July 7, 2021
Improving AI road sign recognition
Technology adds new safety features to every generation of road vehicle—seatbelts, airbags, parking sensors, and in work published in the International Journal of Vehicle Safety, the possibility of an in-vehicle road sign recognition system is discussed. Researchers from the University of Monastir, Monastir, Tunisia, have turned to an algorithm known as an edited shuffled leapfrog algorithm to carry out the recognition task.
There are dozens of algorithms based on biological phenomena, such as swarming and foraging. The natural algorithms used by honeybees, for instance, can be modeled in a computer to solve complex, non-linear problems, such as plotting the shortest route on a map to take into account all the essential stops. Similarly, a novel trial-and-error (meta-heuristic) algorithm that models the behavior of frogs searching for food can be used to solve other problems.

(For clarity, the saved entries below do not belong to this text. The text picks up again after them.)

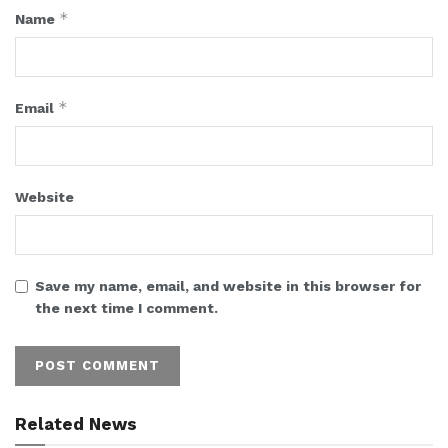
*
Name
*
Email
Website
Save my name, email, and website in this browser for
the next time I comment.
Related News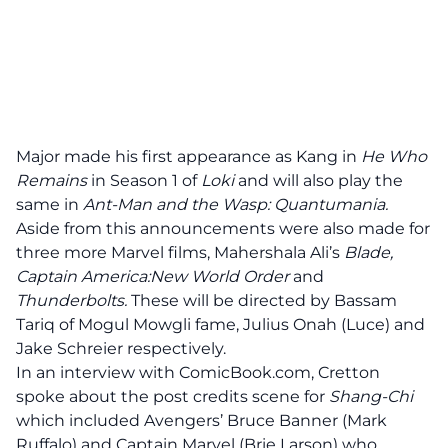
Major made his first appearance as Kang in
He Who
Remains
in Season 1 of
Loki
and will also play the
same in
Ant-Man and the Wasp: Quantumania.
Aside from this announcements were also made for
three more Marvel films, Mahershala Ali’s
Blade,
Captain America:New World Order
and
Thunderbolts.
These will be directed by Bassam
Tariq of Mogul Mowgli fame, Julius Onah (Luce) and
Jake Schreier respectively.
In an interview with ComicBook.com, Cretton
spoke about the post credits scene for
Shang-Chi
which included Avengers’ Bruce Banner (Mark
Ruffalo) and Captain Marvel (Brie Larson) who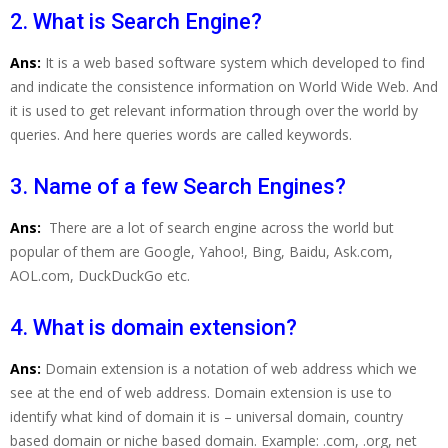
2. What is Search Engine?
Ans:
It is a web based software system which developed to find
and indicate the consistence information on World Wide Web. And
it is used to get relevant information through over the world by
queries. And here queries words are called keywords.
3. Name of a few Search Engines?
Ans:
There are a lot of search engine across the world but
popular of them are Google, Yahoo!, Bing, Baidu, Ask.com,
AOL.com, DuckDuckGo etc.
4. What is domain extension?
Ans:
Domain extension is a notation of web address which we
see at the end of web address. Domain extension is use to
identify what kind of domain it is – universal domain, country
based domain or niche based domain. Example: .com, .org, net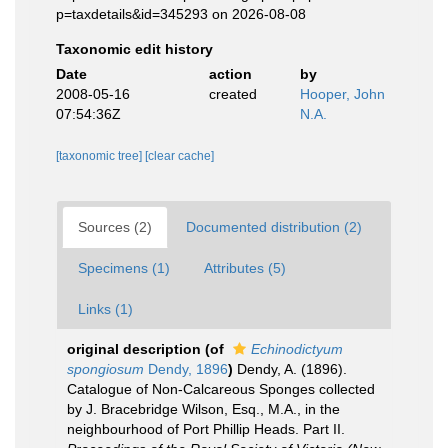
p=taxdetails&id=345293 on 2026-08-08
Taxonomic edit history
Date
action
by
2008-05-16
created
Hooper, John
07:54:36Z
N.A.
[taxonomic tree]
[clear cache]
Sources (2)
Documented distribution (2)
Specimens (1)
Attributes (5)
Links (1)
original description
(of
Echinodictyum
spongiosum
Dendy, 1896
)
Dendy, A. (1896).
Catalogue of Non-Calcareous Sponges collected
by J. Bracebridge Wilson, Esq., M.A., in the
neighbourhood of Port Phillip Heads. Part II.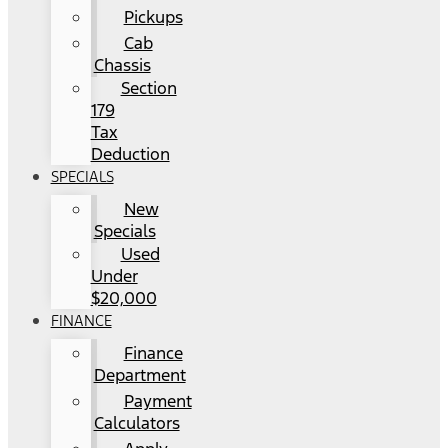
Pickups
Cab
Chassis
Section
179
Tax
Deduction
SPECIALS
New
Specials
Used
Under
$20,000
FINANCE
Finance
Department
Payment
Calculators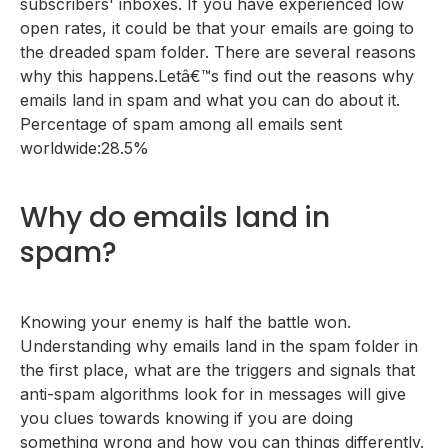
subscribers' inboxes. If you have experienced low
open rates, it could be that your emails are going to
the dreaded spam folder. There are several reasons
why this happens.Letâ€™s find out the reasons why
emails land in spam and what you can do about it.
Percentage of spam among all emails sent
worldwide:28.5%
Why do emails land in
spam?
Knowing your enemy is half the battle won.
Understanding why emails land in the spam folder in
the first place, what are the triggers and signals that
anti-spam algorithms look for in messages will give
you clues towards knowing if you are doing
something wrong and how you can things differently.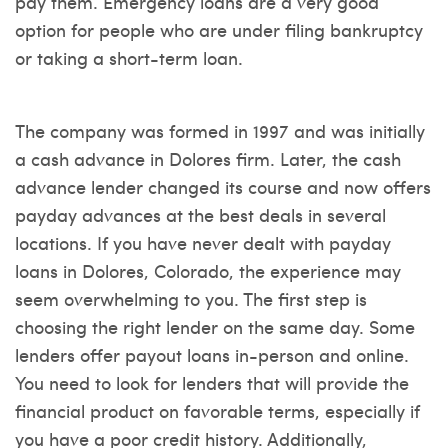
pay them. Emergency loans are a very good
option for people who are under filing bankruptcy
or taking a short-term loan.
The company was formed in 1997 and was initially
a cash advance in Dolores firm. Later, the cash
advance lender changed its course and now offers
payday advances at the best deals in several
locations. If you have never dealt with payday
loans in Dolores, Colorado, the experience may
seem overwhelming to you. The first step is
choosing the right lender on the same day. Some
lenders offer payout loans in-person and online.
You need to look for lenders that will provide the
financial product on favorable terms, especially if
you have a poor credit history. Additionally,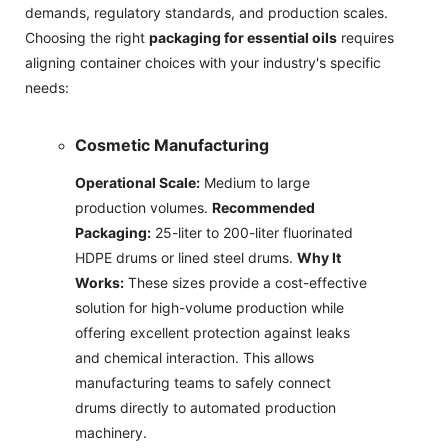
demands, regulatory standards, and production scales.
Choosing the right
packaging for essential oils
requires
aligning container choices with your industry's specific
needs:
Cosmetic Manufacturing
Operational Scale:
Medium to large
production volumes.
Recommended
Packaging:
25-liter to 200-liter fluorinated
HDPE drums or lined steel drums.
Why It
Works:
These sizes provide a cost-effective
solution for high-volume production while
offering excellent protection against leaks
and chemical interaction. This allows
manufacturing teams to safely connect
drums directly to automated production
machinery.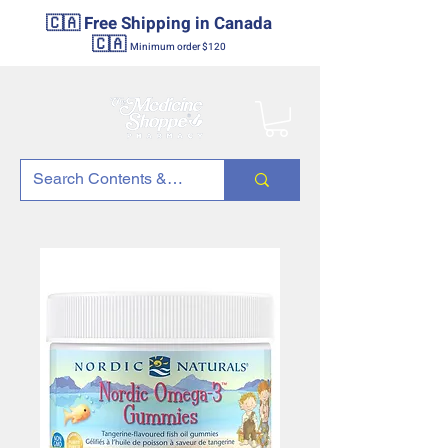
🇨🇦 Free Shipping in Canada
🇨🇦
Minimum order $120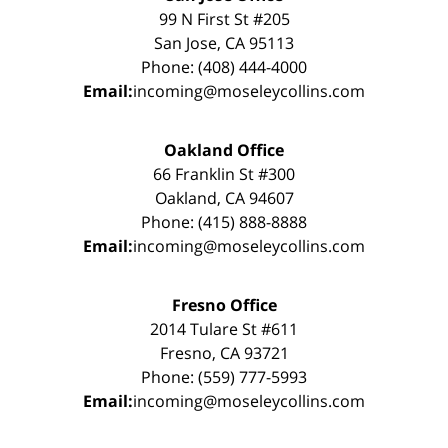
99 N First St #205
San Jose, CA 95113
Phone: (408) 444-4000
Email:
incoming@moseleycollins.com
Oakland Office
66 Franklin St #300
Oakland, CA 94607
Phone: (415) 888-8888
Email:
incoming@moseleycollins.com
Fresno Office
2014 Tulare St #611
Fresno, CA 93721
Phone: (559) 777-5993
Email:
incoming@moseleycollins.com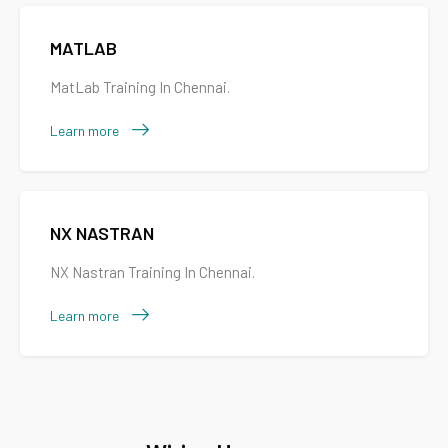
MATLAB
MatLab Training In Chennai.
Learn more
NX NASTRAN
NX Nastran Training In Chennai.
Learn more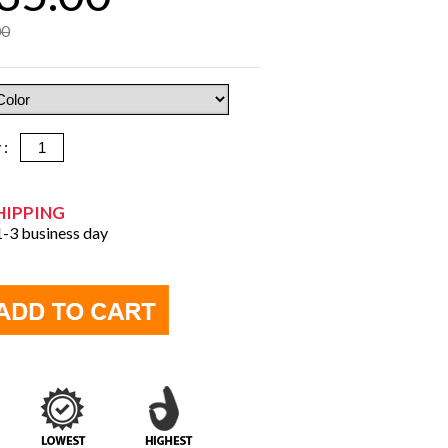
00
y :
HIPPING
 1-3 business day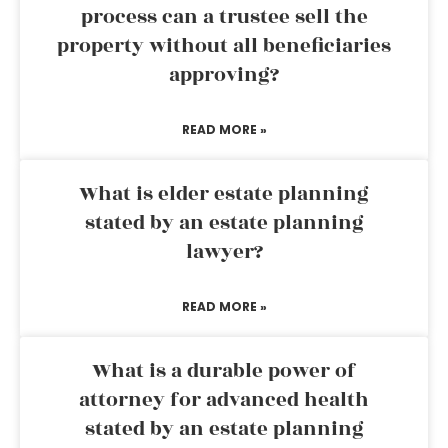
process can a trustee sell the
property without all beneficiaries
approving?
READ MORE »
What is elder estate planning
stated by an estate planning
lawyer?
READ MORE »
What is a durable power of
attorney for advanced health
stated by an estate planning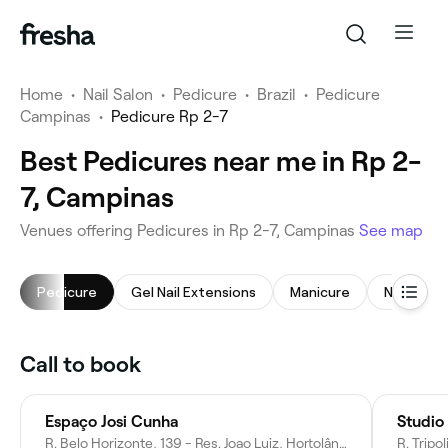
Home
•
Nail Salon
•
Pedicure
•
Brazil
•
Pedicure
Campinas
•
Pedicure Rp 2-7
Best Pedicures near me in Rp 2-
7, Campinas
Venues offering Pedicures in Rp 2-7, Campinas
See map
Pedicure
Gel Nail Extensions
Manicure
Nail Art
Call to book
Espaço Josi Cunha
Studio
R. Belo Horizonte, 139 - Res. Joao Luiz, Hortolândia - SP, 13186-493, Brazil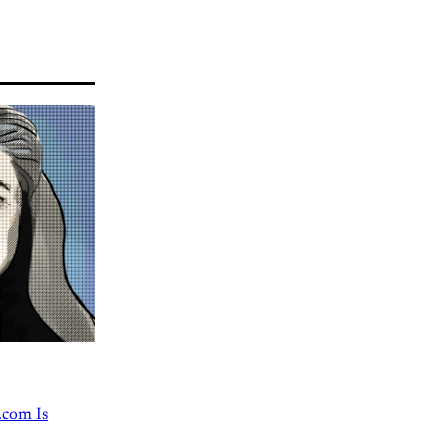
.com Is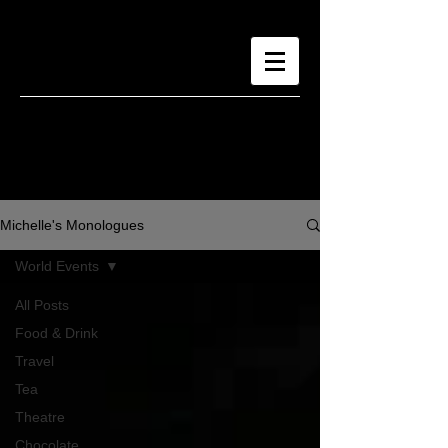
Michelle's Monologues
World Events
All Posts
Food & Drink
Travel
Tea
Theatre
Chocolate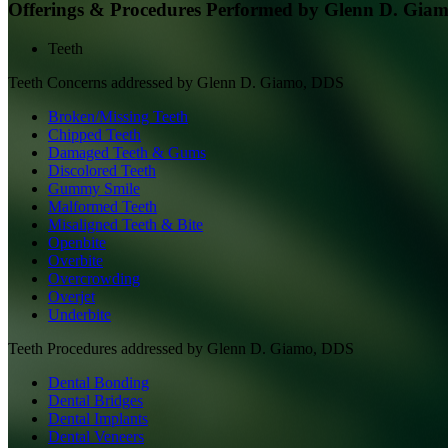
Offerings & Procedures Performed by
Glenn D. Gia
Teeth
Teeth
Concerns addressed by
Glenn D. Giamo, DDS
Broken/Missing Teeth
Chipped Teeth
Damaged Teeth & Gums
Discolored Teeth
Gummy Smile
Malformed Teeth
Misaligned Teeth & Bite
Openbite
Overbite
Overcrowding
Overjet
Underbite
Teeth
Procedures addressed by
Glenn D. Giamo, DDS
Dental Bonding
Dental Bridges
Dental Implants
Dental Veneers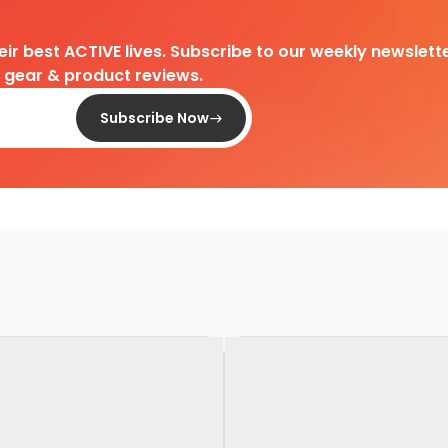
heir best ACTIVE lives. Subscribe to our weekly newslette
d gear & product reviews.
Subscribe Now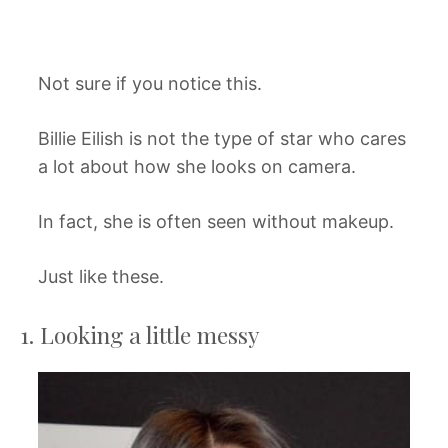
Not sure if you notice this.
Billie Eilish is not the type of star who cares
a lot about how she looks on camera.
In fact, she is often seen without makeup.
Just like these.
1. Looking a little messy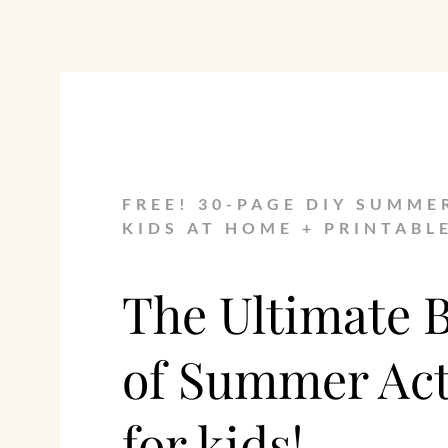
FREE! 30-PAGE DIY SUMME
KIDS AT HOME + PRINTABL
The Ultimate 
of Summer Acti
for kids!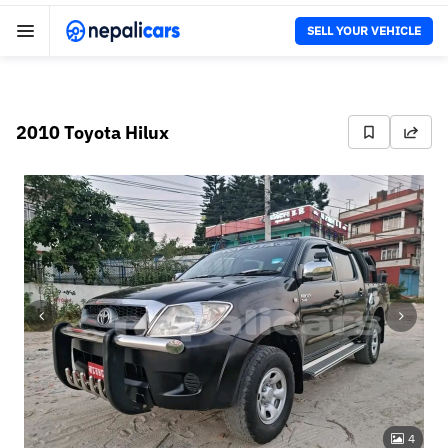
SELL YOUR VEHICLE
2010 Toyota Hilux
4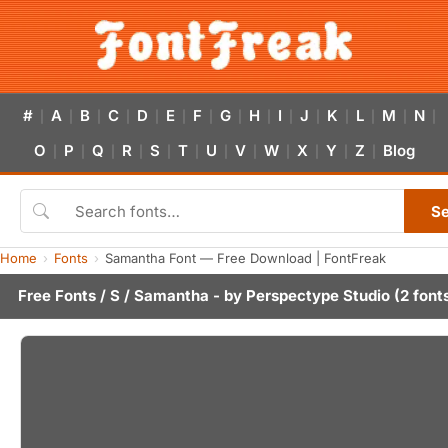
#
A
B
C
D
E
F
G
H
I
J
K
L
M
N
|
|
|
|
|
|
|
|
|
|
|
|
|
|
|
O
P
Q
R
S
T
U
V
W
X
Y
Z
Blog
|
|
|
|
|
|
|
|
|
|
|
|
S
Home
Fonts
Samantha Font — Free Download | FontFreak
Free Fonts
/
S
/ Samantha - by
Perspectype Studio
(2 font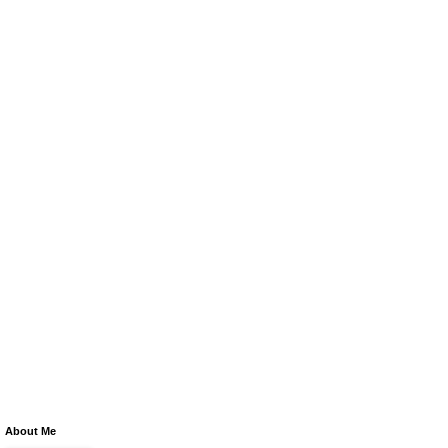
About Me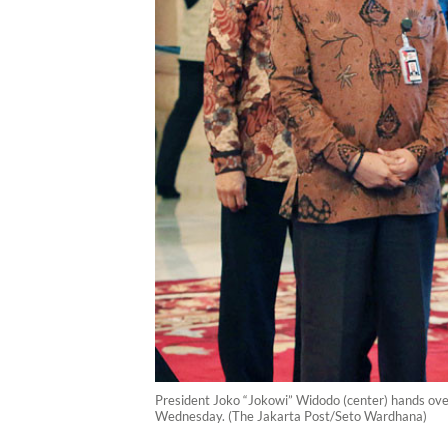
President Joko “Jokowi” Widodo (center) hands over
Wednesday. (The Jakarta Post/Seto Wardhana)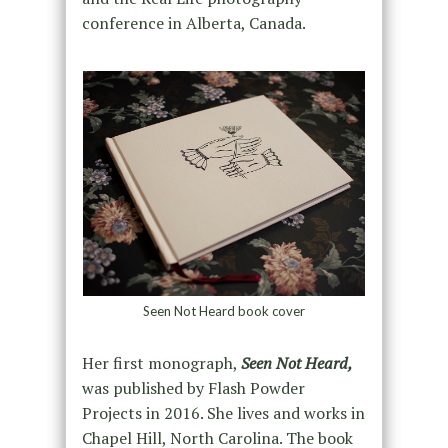
conference in Alberta, Canada.
Seen Not Heard book cover
Her first monograph,
Seen Not Heard,
was published by Flash Powder
Projects in 2016. She lives and works in
Chapel Hill, North Carolina. The book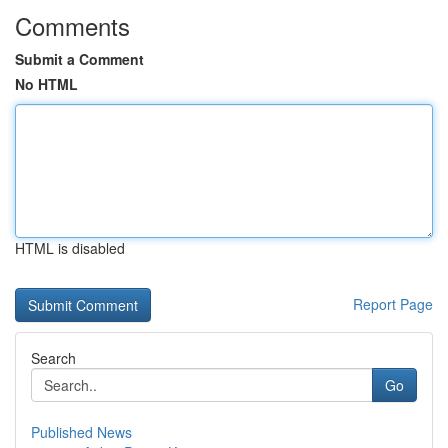
Comments
Submit a Comment
No HTML
HTML is disabled
Report Page
Search
Go
Published News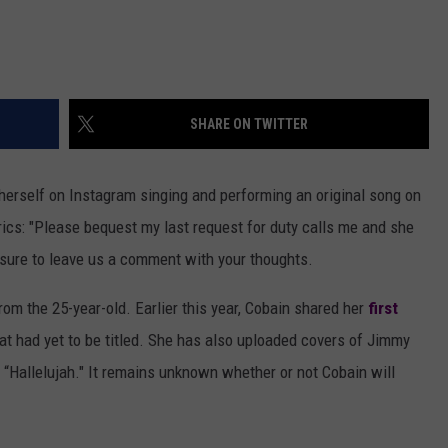
SHARE ON TWITTER
herself on Instagram singing and performing an original song on
yrics: "Please bequest my last request for duty calls me and she
 sure to leave us a comment with your thoughts.
from the 25-year-old. Earlier this year, Cobain shared her
first
hat had yet to be titled. She has also uploaded covers of Jimmy
 “Hallelujah." It remains unknown whether or not Cobain will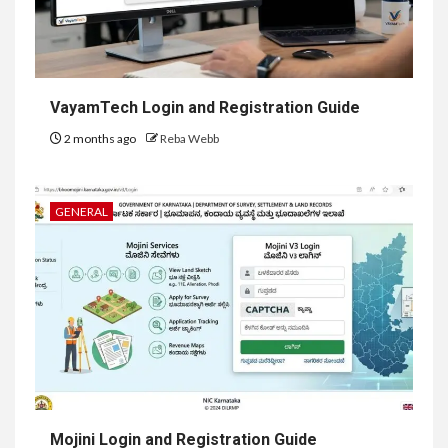
VayamTech Login and Registration Guide
2 months ago
Reba Webb
GENERAL
Mojini Login and Registration Guide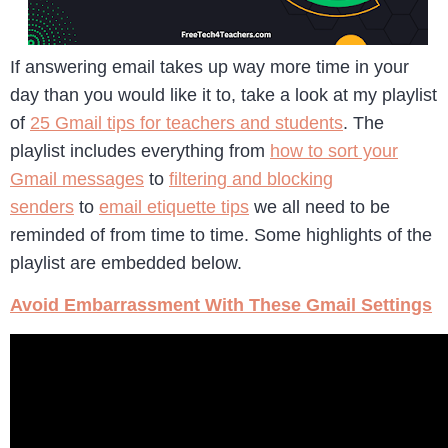
If answering email takes up way more time in your
day than you would like it to, take a look at my playlist
of
25 Gmail tips for teachers and students
. The
playlist includes everything from
how to sort your
Gmail messages
to
filtering and blocking
senders
to
email etiquette tips
we all need to be
reminded of from time to time. Some highlights of the
playlist are embedded below.
Avoid Embarrassment With These Gmail Settings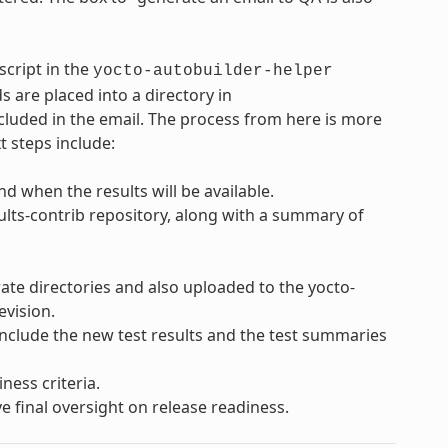
script in the
yocto-autobuilder-helper
s are placed into a directory in
cluded in the email. The process from here is more
t steps include:
d when the results will be available.
sults-contrib repository, along with a summary of
rate directories and also uploaded to the yocto-
evision.
 include the new test results and the test summaries
ness criteria.
e final oversight on release readiness.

Ameur Zaibi of the Laboratory of Automation, Electrical Systems and Environment (LAESE) and colleagues have developed Edited Shuffled Frogs Leaping Algorithm (ESFLA) to optimize the analysis of images of road signs and to correlate the output of the trained algorithm with an internal listing of the road signs a driver may encounter. The system can recognize signs with high accuracy regardless of viewing angle, light conditions, and even partial obstructions. Indeed, the team reports a detection rate of almost 97 percent compared with previous techniques developed by other researchers which have achieved between 91 and 96 percent.
If incorporated into the vehicle's computer system, the algorithm could be used to alert the driver to road signs in a timely manner and perhaps quicker than they would see them themselves. The system could improve safety for all drivers, but would also be of great assistance to drivers on unfamiliar or foreign roads.